一連の LADCP の BIND コマンドを SYSTARTUP_VMS.COM に追加すると,システムがブートするたびに,遠隔 InfoServer デバイスを使用可能にするよう設定できます。 BIND コマンドについての詳細は,『InfoServer Client for OpenVMS LASTCP and LADCP Utilities』を参照してください。

作業方法

  1. SYSTARTUP_VMS.COM を編集し,InfoServer Client ソフトウェアを起動するコマンドを見つける。 次に例を示す。

    @SYS$STARTUP:ESS$STARTUP DISK TAPE
    

    このコマンドにより,ディスク機能とテープ機能を持つソフトウェアが起動される。

  2. 次のコマンドを追加して,LADCP を起動する。

    $ RUN SYS$SYSTEM:ESS$LADCP
    
  3. このコマンドの直後に,次の形式で BIND コマンドを追加し,InfoServer の任意のコンパクト・ディスクあるいはハード・ディスクを仮想デバイス・ユニットとして使用できるようにする。

    BIND [/修飾子,...] サービス名

    テープ・デバイスを使用できるようにするためには,その他の修飾子に加えて,/TAPE 修飾子も指定する必要がある。

    BIND/TAPE [/修飾子,...] サービス名

    サービス名には,InfoServer のデバイス・サービスの名前を指定する。 通常,サービス名は InfoServer システムによるアクセス先のボリュームのラベルである。 BIND コマンドについての詳細は,『InfoServer Client for OpenVMS LASTCP and LADCP Utilities』を参照。

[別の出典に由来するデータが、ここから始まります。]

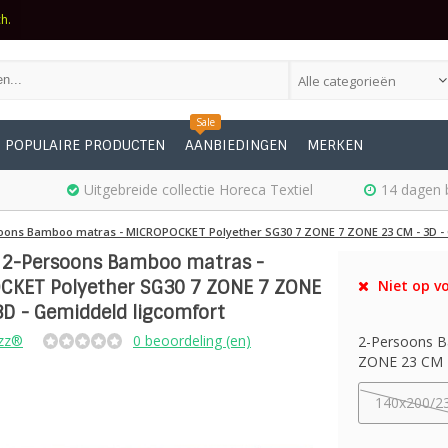
ch.
Alle categorieën
Sale
POPULAIRE PRODUCTEN
AANBIEDINGEN
MERKEN
Uitgebreide collectie Horeca Textiel
14 dagen 
oons Bamboo matras - MICROPOCKET Polyether SG30 7 ZONE 7 ZONE 23 CM - 3D - 
 2-Persoons Bamboo matras -
KET Polyether SG30 7 ZONE 7 ZONE
Niet op vo
3D - Gemiddeld ligcomfort
zz®
0 beoordeling (en)
2-Persoons 
ZONE 23 CM - 
140x200/2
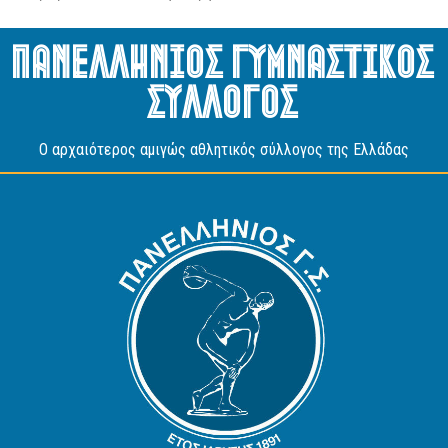
Πανελληνιος Γυμναστικος
Συλλογος
O αρχαιότερος αμιγώς αθλητικός σύλλογος της Ελλάδας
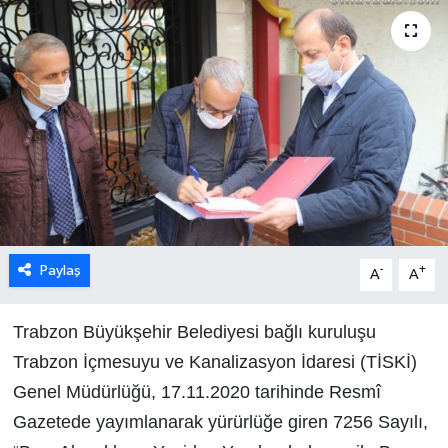
Paylaş
-
+
A
A
Trabzon Büyükşehir Belediyesi bağlı kuruluşu
Trabzon İçmesuyu ve Kanalizasyon İdaresi (TİSKİ)
Genel Müdürlüğü, 17.11.2020 tarihinde Resmî
Gazetede yayımlanarak yürürlüğe giren 7256 Sayılı,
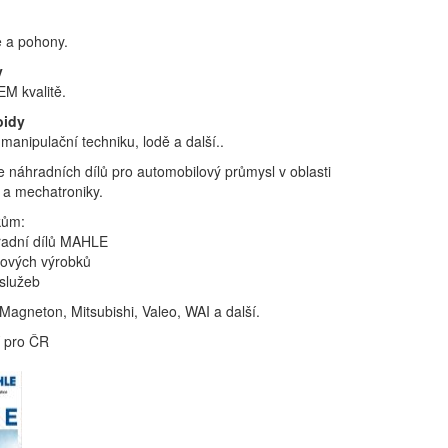
e a pohony.
y
EM kvalitě.
oidy
anipulační techniku, lodě a další..
e náhradních dílů pro automobilový průmysl v oblasti
y a mechatroniky.
kům:
radní dílů MAHLE
 nových výrobků
 služeb
Magneton, Mitsubishi, Valeo, WAI a další.
í pro ČR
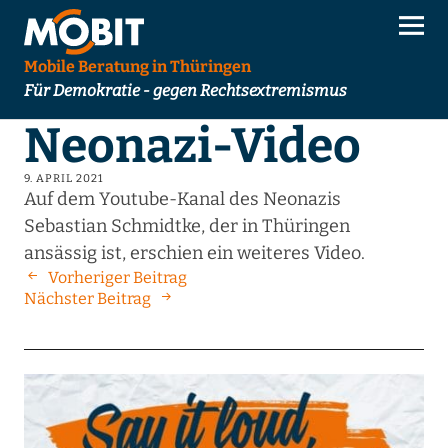
Mobile Beratung in Thüringen
Für Demokratie - gegen Rechtsextremismus
Neonazi-Video
9. APRIL 2021
Auf dem Youtube-Kanal des Neonazis
Sebastian Schmidtke, der in Thüringen
ansässig ist, erschien ein weiteres Video.
Vorheriger Beitrag
Nächster Beitrag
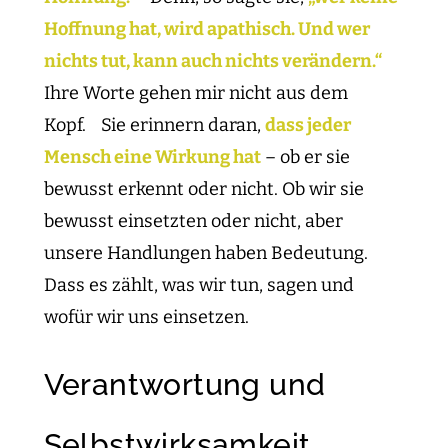
Hoffnung hat, wird apathisch. Und wer
nichts tut, kann auch nichts verändern.“
Ihre Worte gehen mir nicht aus dem
Kopf. Sie erinnern daran,
dass jeder
Mensch eine Wirkung hat
– ob er sie
bewusst erkennt oder nicht. Ob wir sie
bewusst einsetzten oder nicht, aber
unsere Handlungen haben Bedeutung.
Dass es zählt, was wir tun, sagen und
wofür wir uns einsetzen.
Verantwortung und
Selbstwirksamkeit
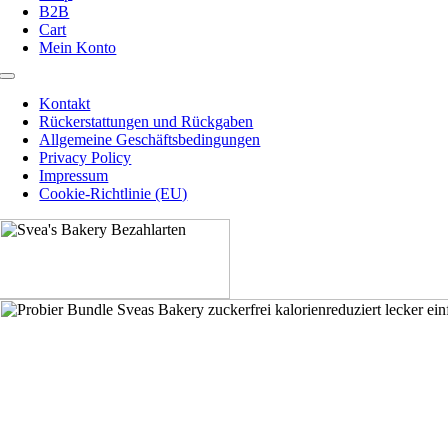
B2B
Cart
Mein Konto
Toggle
Navigation
Kontakt
Rückerstattungen und Rückgaben
Allgemeine Geschäftsbedingungen
Privacy Policy
Impressum
Cookie-Richtlinie (EU)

  4. EXIT コマンドを追加して,LADCP を終了する。

  5. MOUNT コマンドを次の形式で追加し,作成した仮想デバイス・ユニットを公用デバイスとして使用できるようにする。

    MOUNT/SYSTEM/NOASSIST デバイス名 ボリューム・ラベル

    デバイス名には,デバイスの名前,ボリューム・ラベルには,デバイスに割り当てるボリューム・ラベルを指定する。 MOUNT コマンドについての詳細は,『OpenVMS DCL ディクショナリ』の MOUNT の節を参照。

次のコマンドを SYSTARTUP_VMS.COM で実行すると,InfoServer Client ソフトウェアが起動され,InfoServer デバイス DAD$OPENVMSV72 が使用可能になります。

⋮
$ @SYS$STARTUP:ESS$STARTUP DISK
$ RUN SYS$SYSTEM:ESS$LADCP
  BIND OPENVMSV72
  EXIT
$ MOUNT/SYSTEM/NOASSIST DAD$VMS055 VMS055
⋮

この例では,InfoServer システムに接続されているコンパクト・ディスク・ドライブにロードされた,OpenVMS バージョン 7.2 の統合ディストリビューション (CONdisk) コンパクト・ディスクが,サーバ上で仮想デバイス・ユニットとして使用可能になり,公用デバイスとしてマウントされます。